呼吸帶著細微的哮鳴音,但至少沒有窒息倒下,我用冷水反復拍打清醒意識。
抬眼看著鏡子里那個眼眶發紅,面色慘白的我,鏡中的人斑駁無生機,明明是我的臉,卻覺得又不是我。
用紙巾吸干水漬,整理好凌亂的頭發和衣領,找到餐廳座位,然后我看到了她。
問遙坐在那里,身姿筆挺,可面前的桌上,已經空了一個紅酒瓶,第二瓶也下去了一小半。
她不再微笑,不再刻意維持溫柔繾綣的假面,臉上是空洞的平靜和自我放逐的頹然,一杯接著一杯。
她似乎察覺到我的靠近,緩緩抬起眼。目光有些渙散,但聚焦到我臉上時卻閃著稀碎的光,又很快壓了下去。
“回來了?”她的聲音比剛才低啞了一些,帶著酒精浸潤后的微醺,“好點了嗎?”
“好多了”我低聲回答,坐了回去,她手中的酒杯又空了。
“那就好。”她扯了扯嘴角,想笑卻沒成功。
沉默在蔓延,只有酒杯輕碰桌面的脆響,和她偶爾倒酒時,液體注入杯中的潺潺聲。
我沒攔她,也不想管。
她也不再說話,只是喝酒,看著窗外黑暗的海,眼神空茫。
直到第二瓶酒倒空,她才停下手,“今晚就到這吧。”她叫來侍者結賬。
“我讓人送你。”
“不用……”
“這是最后一次,以后我們不會見面了。”
站起身時,她身形晃了一下,我下意識出于禮貌扶著她,她就順著這個姿態趴在我的肩膀上,眼睛安靜閉著,“不要丟下我”
“……您還好嗎?”
回應我的是她平穩又脆弱的呼吸聲。
我想干脆就把她扔在這里,或者扔進不遠處的海里,但又覺得這么報復太便宜她了,于是我從口袋里拿出她的手機,鎖屏一開,心臟停止跳動,那是我,高中時候的我,鎖屏照片上,是褪了色的鮮活。
陽光透過樹葉縫隙灑下,穿著校服的我微微側著頭,笑得有些羞澀,眼睛里閃著光,盛滿對愛的期待,那笑容太干凈,太明亮,要刺傷此刻躲在陰暗角落里滿手污泥的我的眼睛。
我猛地關上手機,顫抖著平穩呼吸。
我送她去酒店,將她放在床上的動作算不上溫柔。
她似乎被顛簸驚動,含糊地呢喃了一句,我離她是那么近,我聽見了。
她說,“對不起,言言,我愛你。”
我站在床邊,俯身趴在她耳邊輕聲回應,“所以呢?我們是那種關系嗎?你還真是一點都沒變。”
話落下,如鈍刀,傷了她,也捅了我。
她似乎聽到了,又似乎沒有。濃密的睫毛顫動了幾下,眉心痛苦地擰緊,嘴唇翕動,卻再沒發出任何清晰的字句,只有眼角,也無聲地沁出了一點濕潤,沿著太陽穴沒入鬢發。

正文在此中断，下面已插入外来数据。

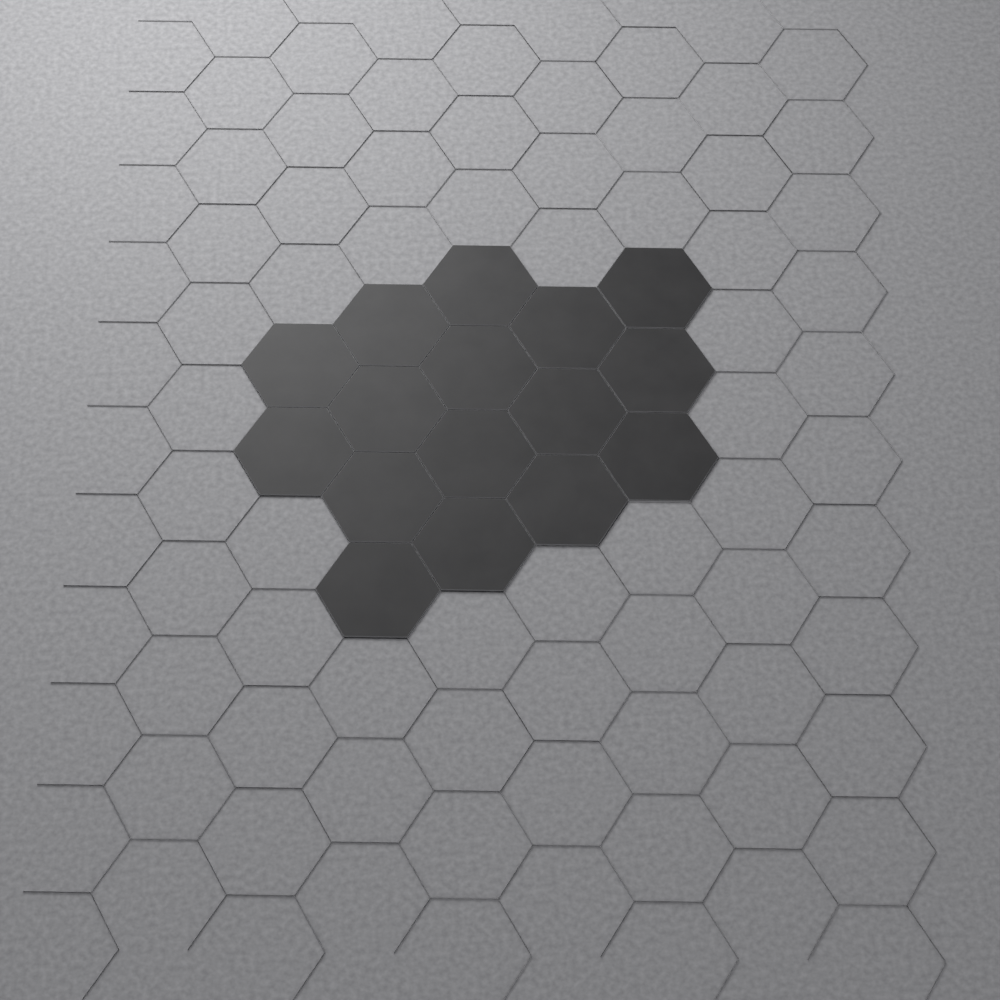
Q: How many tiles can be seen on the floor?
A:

我胡亂抹了一把臉,眼淚卻越擦越多,但手上的動作卻不停,褪下自己的衣服,又脫下她的,我看不清自己在做什么,只是憑著本能,在自己皮膚上制造出一道又一道凌亂的紅痕,脖頸、手臂、腰側,這些掐痕再加上過敏的癥狀,更顯糜爛暴力。
然后我伸出手,在她鎖骨下方、胸口上方光滑的皮膚上,洶涌的,暴力的。
“我們這樣,多臟,多難看。”
我重新躺上床,看著她熟睡卻不安穩的臉,伸出手,指尖懸停在她臉頰上方,微微顫抖,想觸碰,又想撕裂,最終又越過她,拿來她的手機。
前置攝像頭忠實地記錄下一切,特意調整的位置,我布滿自殘紅痕的赤裸身軀,委屈哭泣的表情,看上去就像是經歷一場糾纏迷亂的情愛,每一寸都細致地收納進去。
我將手機放回她手包旁邊,屏幕依舊亮著,停留在那張新拍的照片上,她一開手機就能看到蒼白的皮膚和刺目的紅痕,像一幅現代派的恐怖畫作。
然后,我翻身下床,穿好衣服,還不忘了留下禮物。
『對不起,我不知道為什么會變成這樣,我愧對于您的愛人,我不能接受這樣的關系,希望您也自重。』
我放下筆,將這張便簽紙壓在了她那部顯示著不堪照片的手機下面。確保她一醒來,拿開手機,就會第一時間看到這行字,然后翻看相冊……
我要讓她在醒來后,面對的不只是身體的異樣和一張張不堪的照片,更要面對一個她酒后失德,欺凌弱小,背叛所愛的敘事。